= Beginning of Section =

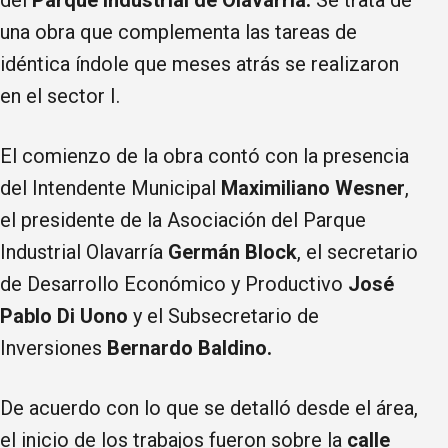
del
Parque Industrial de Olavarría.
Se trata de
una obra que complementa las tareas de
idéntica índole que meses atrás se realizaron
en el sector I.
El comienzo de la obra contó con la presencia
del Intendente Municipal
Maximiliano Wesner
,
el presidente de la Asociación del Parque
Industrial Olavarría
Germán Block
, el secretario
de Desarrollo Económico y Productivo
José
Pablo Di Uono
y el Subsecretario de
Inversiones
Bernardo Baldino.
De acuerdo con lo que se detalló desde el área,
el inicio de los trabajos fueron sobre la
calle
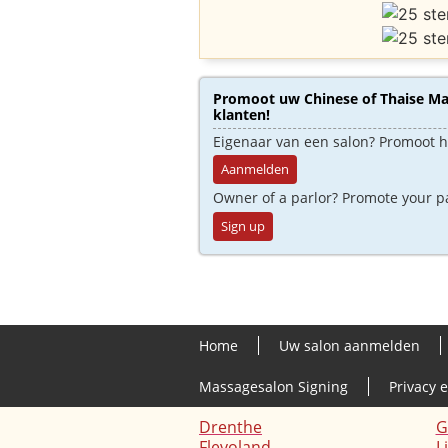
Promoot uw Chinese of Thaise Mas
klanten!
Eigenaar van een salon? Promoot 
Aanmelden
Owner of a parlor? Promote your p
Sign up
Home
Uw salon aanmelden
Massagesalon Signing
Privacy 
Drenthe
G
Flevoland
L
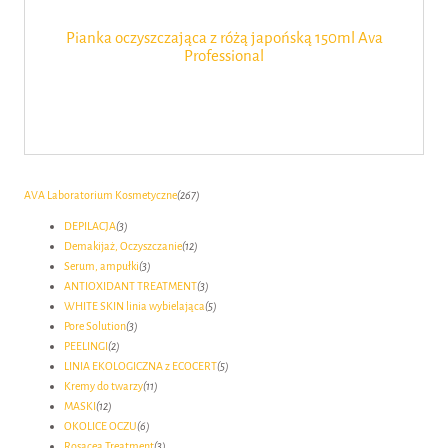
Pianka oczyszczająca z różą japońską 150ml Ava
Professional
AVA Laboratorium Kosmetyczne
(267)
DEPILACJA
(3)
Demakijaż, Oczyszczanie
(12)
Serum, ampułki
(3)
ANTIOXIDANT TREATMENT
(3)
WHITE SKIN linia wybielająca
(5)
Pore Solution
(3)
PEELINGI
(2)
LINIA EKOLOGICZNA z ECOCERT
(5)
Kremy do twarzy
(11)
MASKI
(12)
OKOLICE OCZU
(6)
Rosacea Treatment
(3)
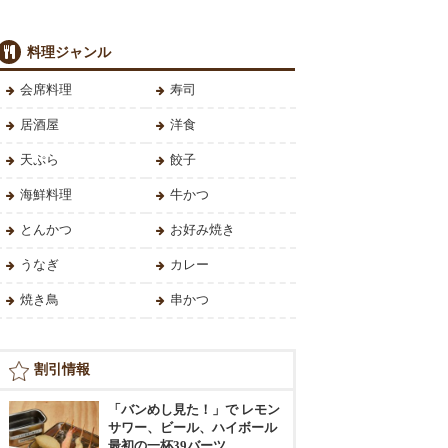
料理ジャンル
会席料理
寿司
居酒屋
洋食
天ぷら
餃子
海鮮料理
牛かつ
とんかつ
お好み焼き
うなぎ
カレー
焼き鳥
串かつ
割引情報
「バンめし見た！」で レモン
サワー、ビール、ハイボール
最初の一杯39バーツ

= End of Section =
= Beginning of Section =

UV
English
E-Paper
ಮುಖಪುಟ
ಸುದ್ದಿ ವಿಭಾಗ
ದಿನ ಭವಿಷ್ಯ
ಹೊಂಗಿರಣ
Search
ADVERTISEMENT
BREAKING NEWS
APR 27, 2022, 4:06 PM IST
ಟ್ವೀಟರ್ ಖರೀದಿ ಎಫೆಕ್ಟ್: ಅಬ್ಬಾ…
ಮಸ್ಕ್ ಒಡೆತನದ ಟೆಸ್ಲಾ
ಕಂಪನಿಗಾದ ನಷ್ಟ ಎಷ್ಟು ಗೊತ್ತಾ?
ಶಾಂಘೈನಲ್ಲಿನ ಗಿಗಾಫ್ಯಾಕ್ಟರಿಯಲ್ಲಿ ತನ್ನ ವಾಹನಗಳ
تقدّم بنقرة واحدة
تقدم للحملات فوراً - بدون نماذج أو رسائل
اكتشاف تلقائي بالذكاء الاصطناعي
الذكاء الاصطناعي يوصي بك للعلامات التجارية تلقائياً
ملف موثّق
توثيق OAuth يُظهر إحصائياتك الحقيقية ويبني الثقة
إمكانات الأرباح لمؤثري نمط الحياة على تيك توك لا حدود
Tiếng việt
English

= End of Section =
= Beginning of Section =

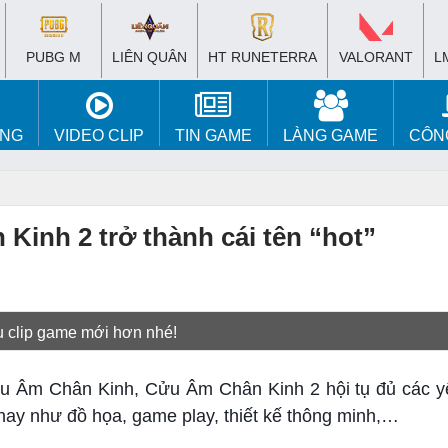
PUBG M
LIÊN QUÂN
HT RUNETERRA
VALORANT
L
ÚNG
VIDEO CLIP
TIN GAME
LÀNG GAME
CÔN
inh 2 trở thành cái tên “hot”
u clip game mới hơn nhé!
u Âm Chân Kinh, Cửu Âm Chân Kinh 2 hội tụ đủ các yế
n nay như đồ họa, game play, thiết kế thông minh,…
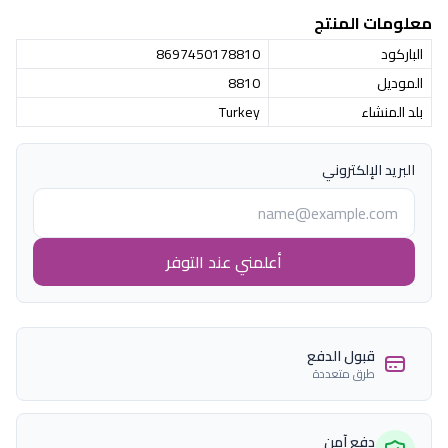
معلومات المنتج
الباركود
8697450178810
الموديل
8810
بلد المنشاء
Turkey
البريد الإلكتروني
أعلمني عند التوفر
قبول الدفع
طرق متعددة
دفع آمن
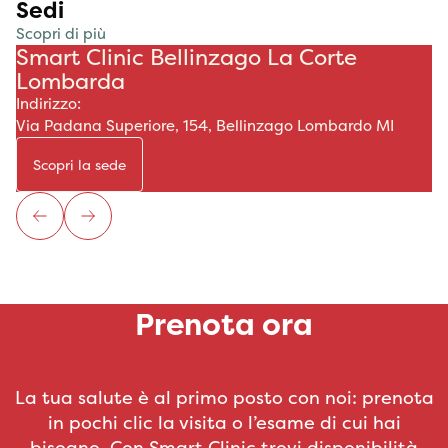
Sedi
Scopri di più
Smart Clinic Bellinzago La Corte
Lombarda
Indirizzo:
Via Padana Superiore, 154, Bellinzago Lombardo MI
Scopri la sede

= End of Section =

TO DO:
Render the lines of the data as a JSON list of strings, one string per line with blank lines skipped, starting at the line containing "معلومات المنتج" and ending at the line containing "Scopri la sede". Leave out the pictures.

WRITTEN ANSWER:
[
  "معلومات المنتج",
  "الباركود",
  "8697450178810",
  "الموديل",
  "8810",
  "بلد المنشاء",
  "Turkey",
  "البريد الإلكتروني",
  "أعلمني عند التوفر",
  "قبول الدفع",
  "طرق متعددة",
  "دفع آمن",
  "Sedi",
  "Scopri di più",
  "Smart Clinic Bellinzago La Corte",
  "Lombarda",
  "Indirizzo:",
  "Via Padana Superiore, 154, Bellinzago Lombardo MI",
  "Scopri la sede"
]